It’s worth noting that many of the articles now locked behind paywalls were funded by the federal government in the first place. That means taxpayers are effectively paying twice: once to produce the science, and again for lost efficiency when government researchers can’t access it.
The decision to cancel these subscriptions was framed as a cost-saving measure. But it’s a false economy. The cost of restoring access to journals like those from Oxford or the National Academy of Sciences is likely a drop in the bucket compared to the cost of a single failed crop season due to poor pest management or delayed response to pest invasion.
Public research should be supported by public infrastructure. That includes access to knowledge. When we starve our scientists of the information they need, we’re not just hurting research — we’re undermining our food security, our environmental resilience, and our ability to respond to emerging threats.
There are solutions. Congress can act to restore funding for the NAL’s journal subscriptions. Agencies can also renegotiate agreements with publishers or invest in broad-based open-access strategies. But whatever the path forward, the outcome should be clear: Researchers funded to serve the public should not be locked out of the knowledge required to do that job.
In a time of mounting agricultural and ecological challenges, we need to empower scientists, not sabotage them.

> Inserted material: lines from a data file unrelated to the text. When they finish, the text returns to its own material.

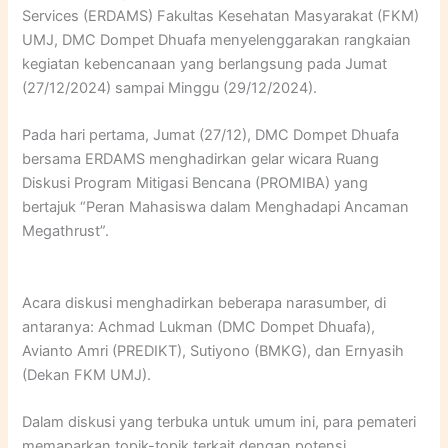
Services (ERDAMS) Fakultas Kesehatan Masyarakat (FKM)
UMJ, DMC Dompet Dhuafa menyelenggarakan rangkaian
kegiatan kebencanaan yang berlangsung pada Jumat
(27/12/2024) sampai Minggu (29/12/2024).
Pada hari pertama, Jumat (27/12), DMC Dompet Dhuafa
bersama ERDAMS menghadirkan gelar wicara Ruang
Diskusi Program Mitigasi Bencana (PROMIBA) yang
bertajuk “Peran Mahasiswa dalam Menghadapi Ancaman
Megathrust”.
Acara diskusi menghadirkan beberapa narasumber, di
antaranya: Achmad Lukman (DMC Dompet Dhuafa),
Avianto Amri (PREDIKT), Sutiyono (BMKG), dan Ernyasih
(Dekan FKM UMJ).
Dalam diskusi yang terbuka untuk umum ini, para pemateri
memaparkan topik-topik terkait dengan potensi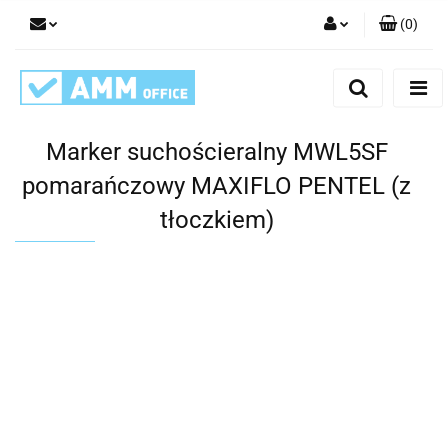
(
0
)
Zaloguj się
Zarejestruj się
Dodaj zgłoszenie
Marker suchościeralny MWL5SF
pomarańczowy MAXIFLO PENTEL (z
tłoczkiem)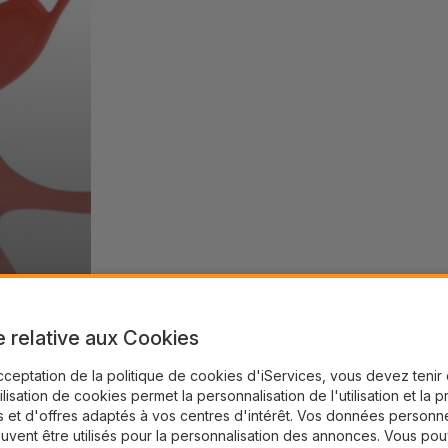
e relative aux Cookies
cceptation de la politique de cookies d'iServices, vous devez teni
tilisation de cookies permet la personnalisation de l'utilisation et la 
 et d'offres adaptés à vos centres d'intérêt. Vos données personne
uvent être utilisés pour la personnalisation des annonces. Vous po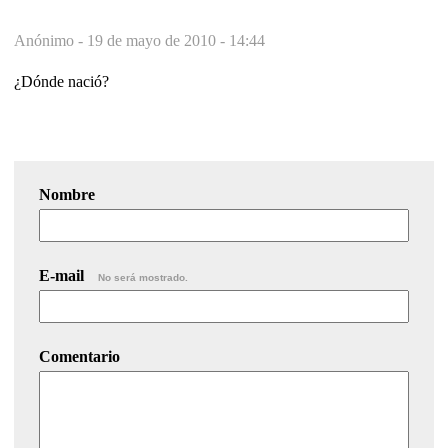
Anónimo -
19 de mayo de 2010 - 14:44
¿Dónde nació?
Nombre
E-mail
No será mostrado.
Comentario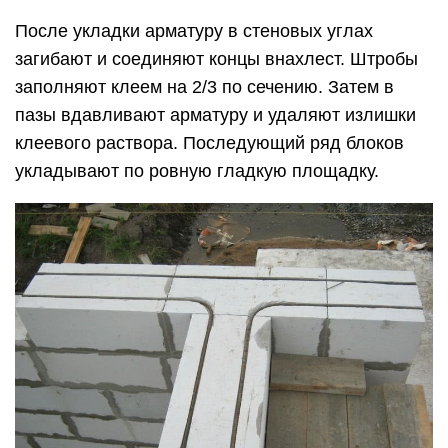
После укладки арматуру в стеновых углах
загибают и соединяют концы внахлест. Штробы
заполняют клеем на 2/3 по сечению. Затем в
пазы вдавливают арматуру и удаляют излишки
клеевого раствора. Последующий ряд блоков
укладывают по ровную гладкую площадку.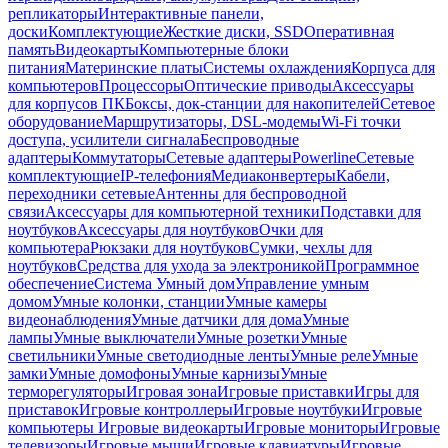
репликаторы
Интерактивные панели,
доски
Комплектующие
Жесткие диски, SSD
Оперативная
память
Видеокарты
Компьютерные блоки
питания
Материнские платы
Системы охлаждения
Корпуса для
компьютеров
Процессоры
Оптические приводы
Аксессуары
для корпусов ПК
Боксы, док-станции для накопителей
Сетевое
оборудование
Маршрутизаторы, DSL-модемы
Wi-Fi точки
доступа, усилители сигнала
Беспроводные
адаптеры
Коммутаторы
Сетевые адаптеры
Powerline
Сетевые
комплектующие
IP-телефония
Медиаконвертеры
Кабели,
переходники сетевые
Антенны для беспроводной
связи
Аксессуары для компьютерной техники
Подставки для
ноутбуков
Аксессуары для ноутбуков
Очки для
компьютера
Рюкзаки для ноутбуков
Сумки, чехлы для
ноутбуков
Средства для ухода за электроникой
Программное
обеспечение
Система Умный дом
Управление умным
домом
Умные колонки, станции
Умные камеры
видеонаблюдения
Умные датчики для дома
Умные
лампы
Умные выключатели
Умные розетки
Умные
светильники
Умные светодиодные ленты
Умные реле
Умные
замки
Умные домофоны
Умные карнизы
Умные
терморегуляторы
Игровая зона
Игровые приставки
Игры для
приставок
Игровые контроллеры
Игровые ноутбуки
Игровые
компьютеры
Игровые видеокарты
Игровые мониторы
Игровые
телевизоры
Игровые мыши
Игровые клавиатуры
Игровые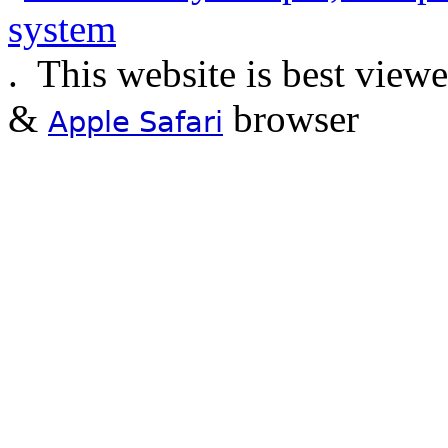
.
This website is best view
&
browser
Apple Safari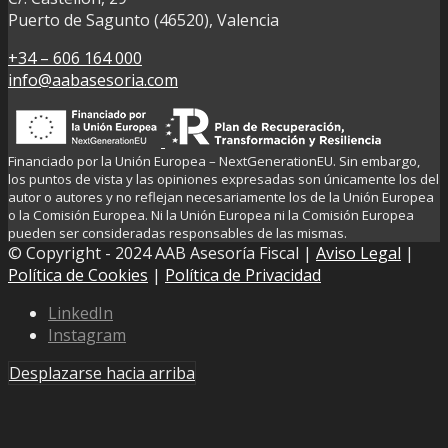
Puerto de Sagunto (46520), Valencia
+34 – 606 164 000
info@aabasesoria.com
Financiado por la Unión Europea – NextGenerationEU. Sin embargo,
los puntos de vista y las opiniones expresadas son únicamente los del
autor o autores y no reflejan necesariamente los de la Unión Europea
o la Comisión Europea. Ni la Unión Europea ni la Comisión Europea
pueden ser consideradas responsables de las mismas.
© Copyright - 2024 AAB Asesoría Fiscal |
Aviso Legal
|
Política de Cookies
|
Política de Privacidad
LinkedIn
Instagram
Desplazarse hacia arriba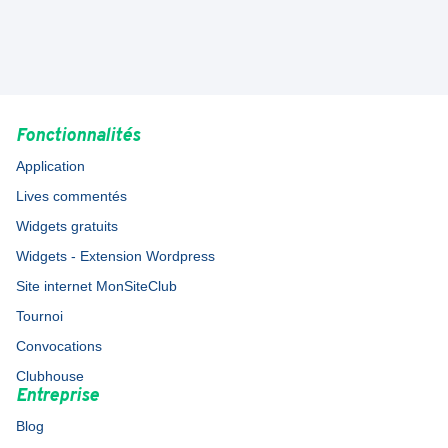
Fonctionnalités
Application
Lives commentés
Widgets gratuits
Widgets - Extension Wordpress
Site internet MonSiteClub
Tournoi
Convocations
Clubhouse
Entreprise
Blog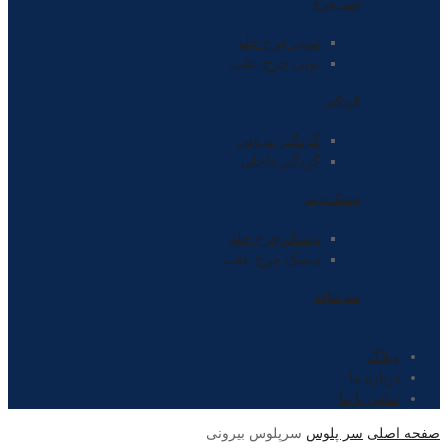
توپی چرخ
توپی چرخ جلو
توپی چرخ عقب
گردگیر
گردگیر بیرونی
گردگیر داخلی
دیسک ترمز
دیسک چرخ جلو
دیسک چرخ عقب
سه شاخه
وبلاگ
درباره ما
تماس با ما
صفحه اصلی
سر پلوس
سرپلوس بیرونی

You can’t fix what you can’t see. And right now, scientists like me are being asked to solve some of our country’s most urgent problems — while being kept in the dark.
Madison Sankovitz is a postdoctoral researcher at the Boulder Bee Lab at the University of Colorado Boulder who is currently funded by the USDA’s Animal and Plant Health Inspection Service. Views expressed in this piece do not reflect the official positions of the USDA or the University of Colorado.